The electric field everywhere on the surface of a thin, spherical shell of radius 0.710 m is measured to be 860 N/C and points radially toward the center of the sphere.

(a) What is the net charge within the sphere's surface?
nC
(b) What can you conclude about the nature and distribution of the charge inside the spherical shell?

To find the net charge within the spherical shell, we can use Gauss's law, which states that the total electric flux through a closed surface is equal to the net charge enclosed by that surface divided by the electric constant (ε₀).

(a) The electric field on the surface of the spherical shell is given as 860 N/C. The electric flux through a closed surface can be calculated using the formula:

Electric Flux = Electric Field * Surface Area

The surface area of a sphere is given by the equation: Surface Area = 4πr², where r is the radius of the sphere.

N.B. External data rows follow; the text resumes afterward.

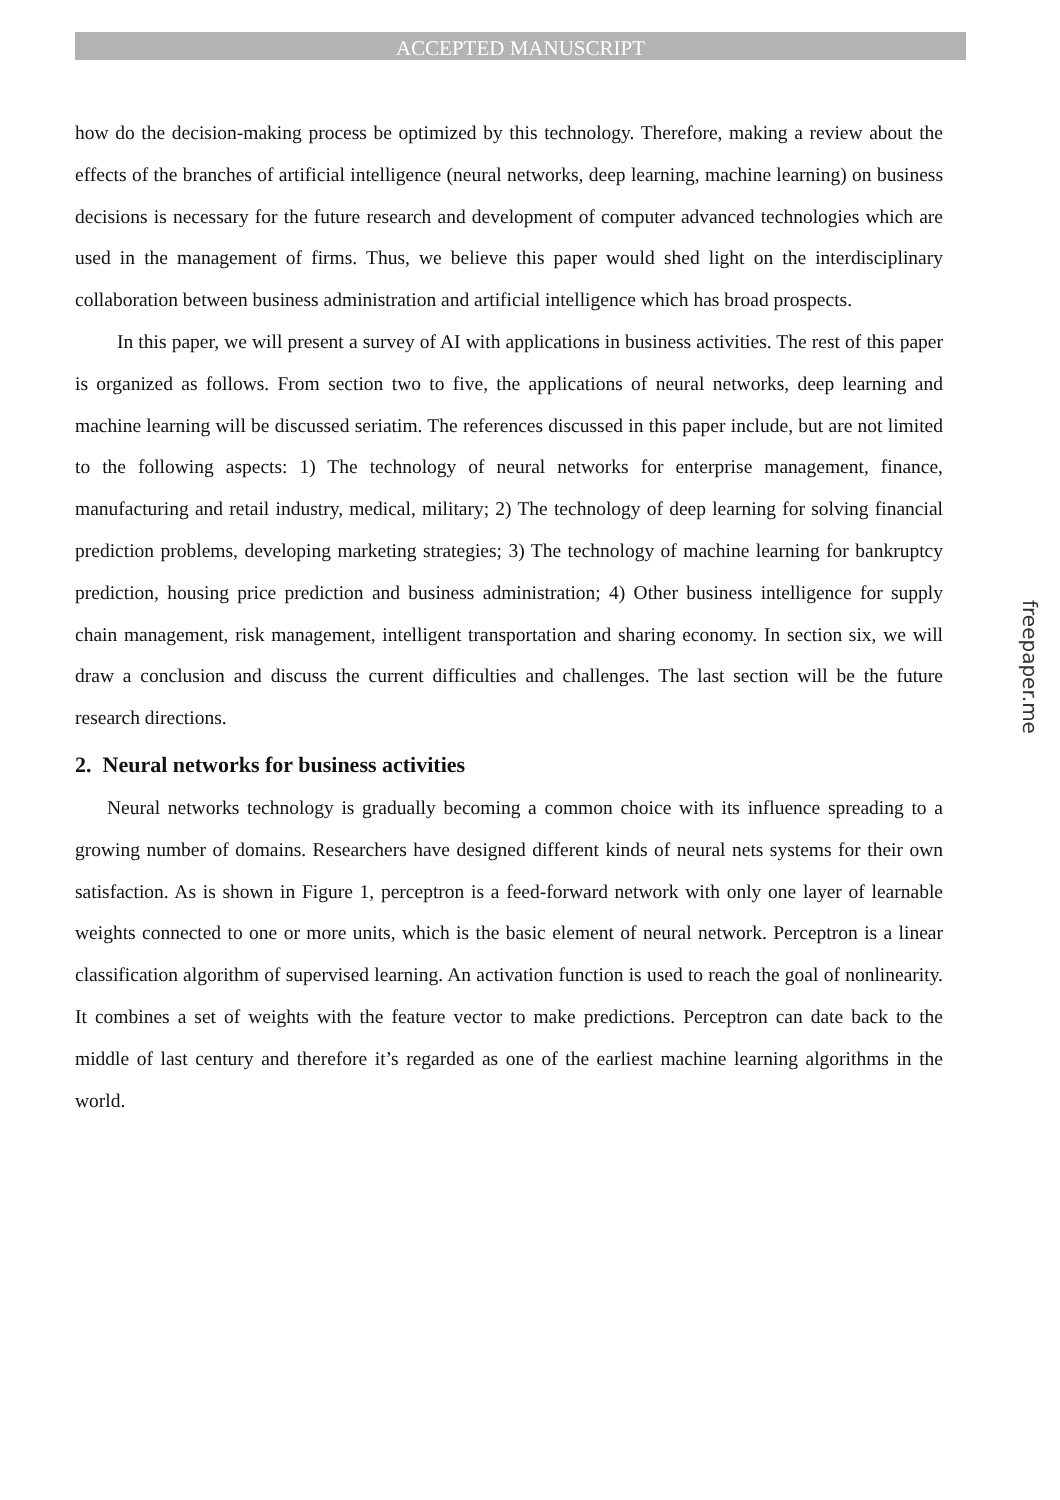ACCEPTED MANUSCRIPT
how do the decision-making process be optimized by this technology. Therefore, making a review about the effects of the branches of artificial intelligence (neural networks, deep learning, machine learning) on business decisions is necessary for the future research and development of computer advanced technologies which are used in the management of firms. Thus, we believe this paper would shed light on the interdisciplinary collaboration between business administration and artificial intelligence which has broad prospects.
In this paper, we will present a survey of AI with applications in business activities. The rest of this paper is organized as follows. From section two to five, the applications of neural networks, deep learning and machine learning will be discussed seriatim. The references discussed in this paper include, but are not limited to the following aspects: 1) The technology of neural networks for enterprise management, finance, manufacturing and retail industry, medical, military; 2) The technology of deep learning for solving financial prediction problems, developing marketing strategies; 3) The technology of machine learning for bankruptcy prediction, housing price prediction and business administration; 4) Other business intelligence for supply chain management, risk management, intelligent transportation and sharing economy. In section six, we will draw a conclusion and discuss the current difficulties and challenges. The last section will be the future research directions.
2. Neural networks for business activities
Neural networks technology is gradually becoming a common choice with its influence spreading to a growing number of domains. Researchers have designed different kinds of neural nets systems for their own satisfaction. As is shown in Figure 1, perceptron is a feed-forward network with only one layer of learnable weights connected to one or more units, which is the basic element of neural network. Perceptron is a linear classification algorithm of supervised learning. An activation function is used to reach the goal of nonlinearity. It combines a set of weights with the feature vector to make predictions. Perceptron can date back to the middle of last century and therefore it’s regarded as one of the earliest machine learning algorithms in the world.
freepaper.me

Since the electric field is constant on the entire surface and points radially toward the center, the electric flux will also be constant and equal to 860 N/C * 4π(0.710 m)².

The net charge enclosed within the spherical shell can be calculated using the formula:

Net Charge = Electric Flux * Electric Constant (ε₀)

The value of ε₀ is approximately 8.854 x 10⁻¹² C²/(N·m²).

Now we can use these formulas to calculate the net charge:

Net Charge = (860 N/C * 4π(0.710 m)²) * (8.854 x 10⁻¹² C²/(N·m²))

Calculating this expression will give you the net charge within the spherical shell in coulombs (C).

(b) Since the electric field points radially toward the center of the sphere, it suggests that the charge distribution inside the shell is uniform. This means that the charge is evenly distributed throughout the shell's volume rather than concentrated at a specific point or region.